* **EXCERPT TO READ**:
Closed pierre-monnet closed 2 days ago
i got it ! i think we need add a validation before add the importer to factory i'll try
import importlib.util
if importlib.util.find_spec("datacontract.imports.avro_importer"):
from datacontract.imports.avro_importer import AvroImporter
importer_factory.register_importer(ImportFormat.avro, AvroImporter)
@jochenchrist what do you think ?
@pierre-monnet https://github.com/datacontract/datacontract-cli/pull/288 could you test with this branch?
Same error :/
File <command-1477724087541722>, line 4
2 sys.path.append(os.path.abspath('datacontract-cli/'))
3 #from datacontract.export.html_export import to_html
----> 4 from datacontract.data_contract import DataContract
6 contract = DataContract(spark=spark).import_from_source(
7 format="glue",
8 source="my_db"
9 )

* **EXCERPTED RECORDS**:

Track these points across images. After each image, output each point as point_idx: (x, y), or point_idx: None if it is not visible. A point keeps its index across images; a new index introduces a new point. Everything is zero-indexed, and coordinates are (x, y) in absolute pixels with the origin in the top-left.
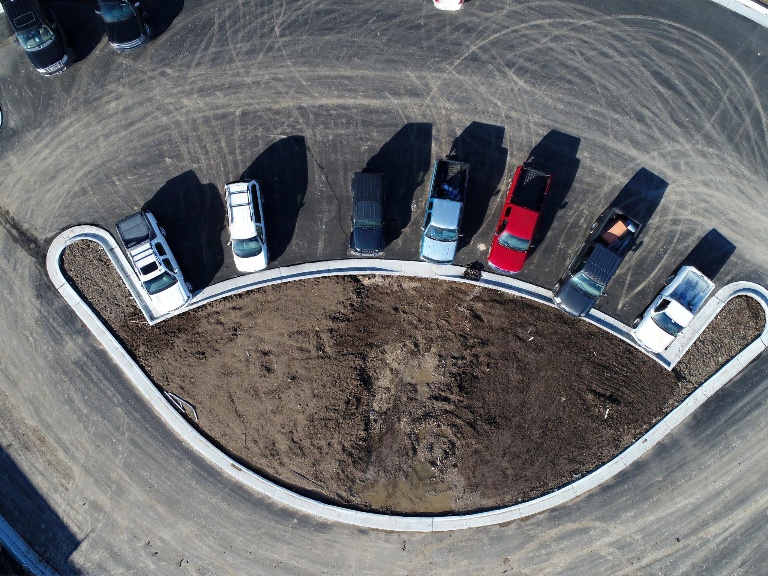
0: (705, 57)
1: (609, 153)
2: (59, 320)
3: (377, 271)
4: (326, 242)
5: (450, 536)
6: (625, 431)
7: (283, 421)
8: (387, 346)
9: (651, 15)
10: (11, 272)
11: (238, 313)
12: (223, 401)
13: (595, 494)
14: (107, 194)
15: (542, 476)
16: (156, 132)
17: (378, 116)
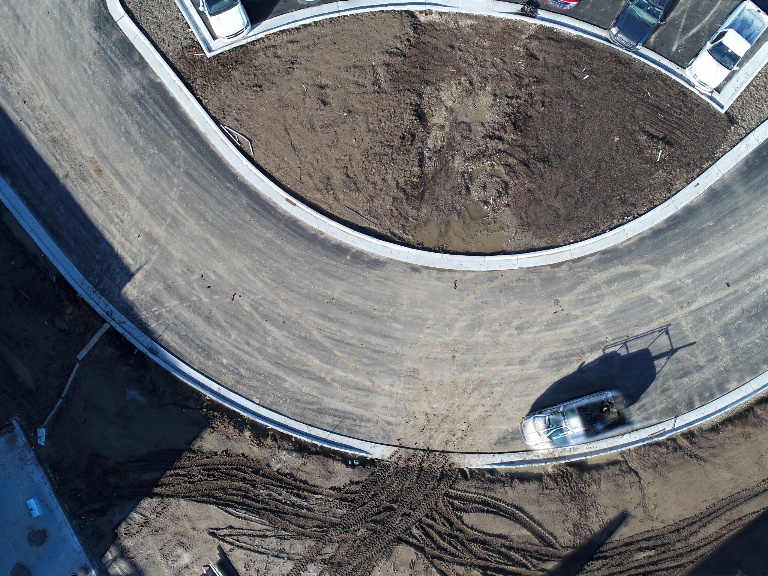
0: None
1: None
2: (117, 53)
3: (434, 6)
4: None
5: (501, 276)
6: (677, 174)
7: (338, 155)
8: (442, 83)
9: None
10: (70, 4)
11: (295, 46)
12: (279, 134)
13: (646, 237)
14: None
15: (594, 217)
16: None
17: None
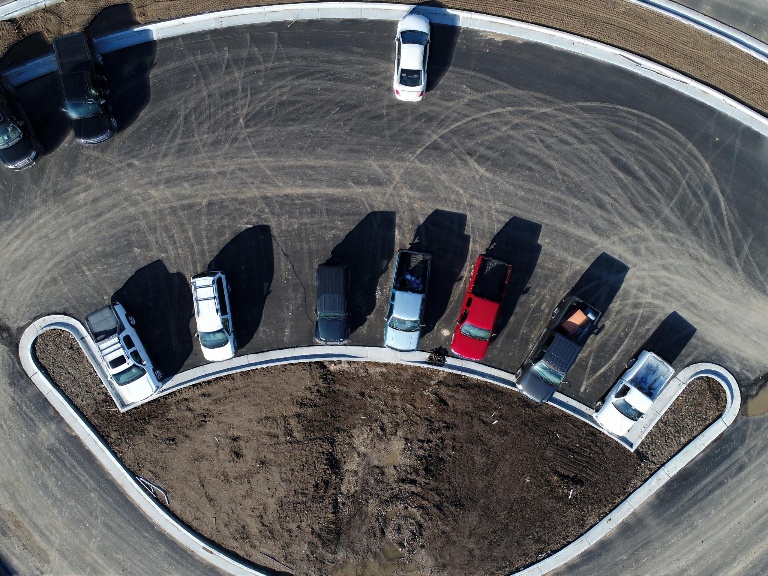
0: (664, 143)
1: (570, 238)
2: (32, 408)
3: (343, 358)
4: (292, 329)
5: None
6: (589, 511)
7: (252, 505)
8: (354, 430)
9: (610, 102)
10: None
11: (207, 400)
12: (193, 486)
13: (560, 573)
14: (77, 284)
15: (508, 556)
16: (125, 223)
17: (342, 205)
==
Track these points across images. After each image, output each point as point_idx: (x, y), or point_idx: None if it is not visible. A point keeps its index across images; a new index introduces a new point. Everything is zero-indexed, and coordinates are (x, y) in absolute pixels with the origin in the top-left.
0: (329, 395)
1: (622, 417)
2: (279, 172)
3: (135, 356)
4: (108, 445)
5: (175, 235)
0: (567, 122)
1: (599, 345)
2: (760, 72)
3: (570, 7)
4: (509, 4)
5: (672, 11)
==
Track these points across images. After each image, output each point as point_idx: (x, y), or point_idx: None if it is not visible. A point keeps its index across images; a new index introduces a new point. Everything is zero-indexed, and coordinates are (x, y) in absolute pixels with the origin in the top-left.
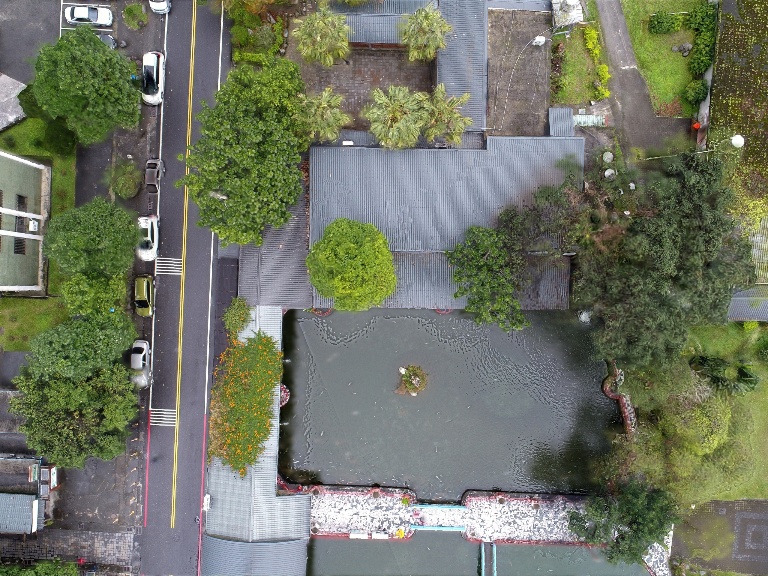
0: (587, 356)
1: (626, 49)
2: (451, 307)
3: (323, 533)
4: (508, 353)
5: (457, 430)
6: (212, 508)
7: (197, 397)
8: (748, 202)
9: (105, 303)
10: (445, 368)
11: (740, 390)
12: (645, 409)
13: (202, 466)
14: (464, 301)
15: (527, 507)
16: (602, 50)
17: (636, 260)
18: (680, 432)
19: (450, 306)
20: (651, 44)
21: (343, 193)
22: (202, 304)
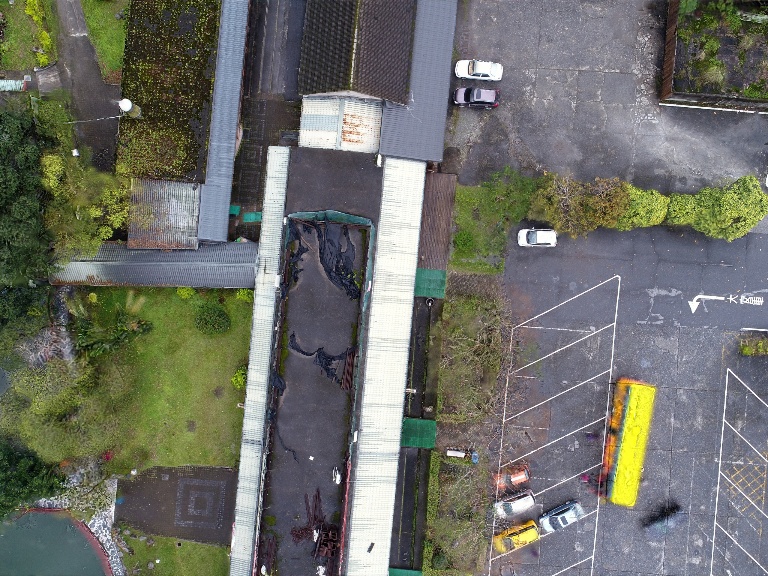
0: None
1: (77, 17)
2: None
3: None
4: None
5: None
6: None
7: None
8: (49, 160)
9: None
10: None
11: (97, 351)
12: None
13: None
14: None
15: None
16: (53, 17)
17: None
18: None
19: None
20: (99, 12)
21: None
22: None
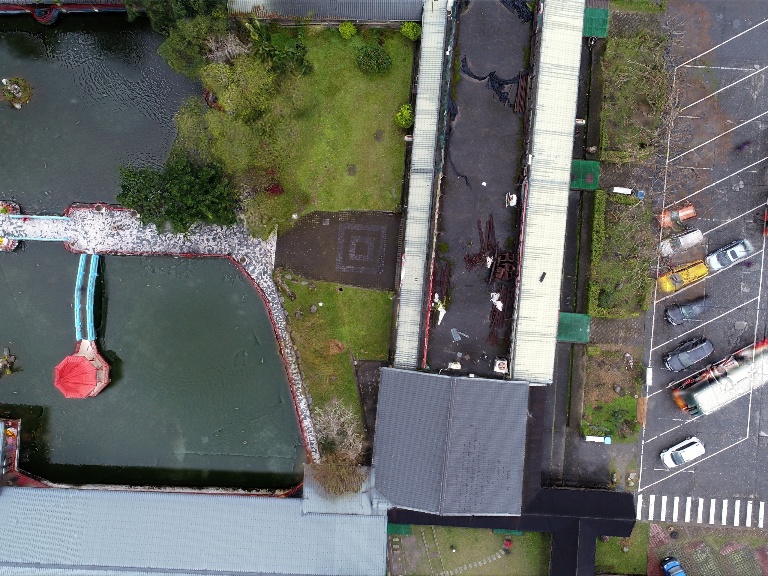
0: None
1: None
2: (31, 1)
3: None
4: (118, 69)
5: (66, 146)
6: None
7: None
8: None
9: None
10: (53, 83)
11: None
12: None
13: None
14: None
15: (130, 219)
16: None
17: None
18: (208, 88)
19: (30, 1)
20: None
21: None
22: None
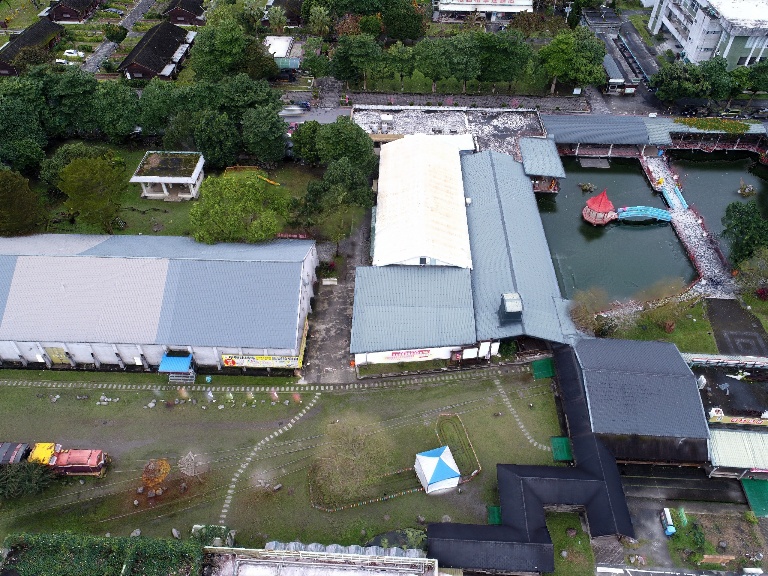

* **REQUIRED ACTIONS**:
**A)** List every import statement in the code of the datacontract-cli issue thread that is not commented out.
**B)** Answer these questions about the datacontract-cli issue thread, one per line:
(i) Which user is asked "what do you think ?"
(ii) What is the number of the pull request that is linked?
(iii) What value is given for the format argument in the code that raised the error?
**C)** Resume the datacontract-cli issue thread from its last line.

* **WRITTEN RESPONSES**:
**A)**
import importlib.util
from datacontract.imports.avro_importer import AvroImporter
from datacontract.data_contract import DataContract

**B)**
(i) jochenchrist
(ii) 288
(iii) "glue"

**C)**
File datacontract-cli/datacontract/data_contract.py:17
15 from datacontract.export.exporter import ExportFormat
16 from datacontract.export.exporter_factory import exporter_factory
---> 17 from datacontract.imports.importer_factory import importer_factory
19 from datacontract.integration.publish_datamesh_manager import publish_datamesh_manager
20 from datacontract.integration.publish_opentelemetry import publish_opentelemetry
File datacontract-cli/datacontract/imports/importer_factory.py:21
18 importer_factory = ImporterFactory()
20 if importlib.util.find_spec("datacontract.imports.avro_importer"):
---> 21 from datacontract.imports.avro_importer import AvroImporter
23 importer_factory.register_importer(ImportFormat.avro, AvroImporter)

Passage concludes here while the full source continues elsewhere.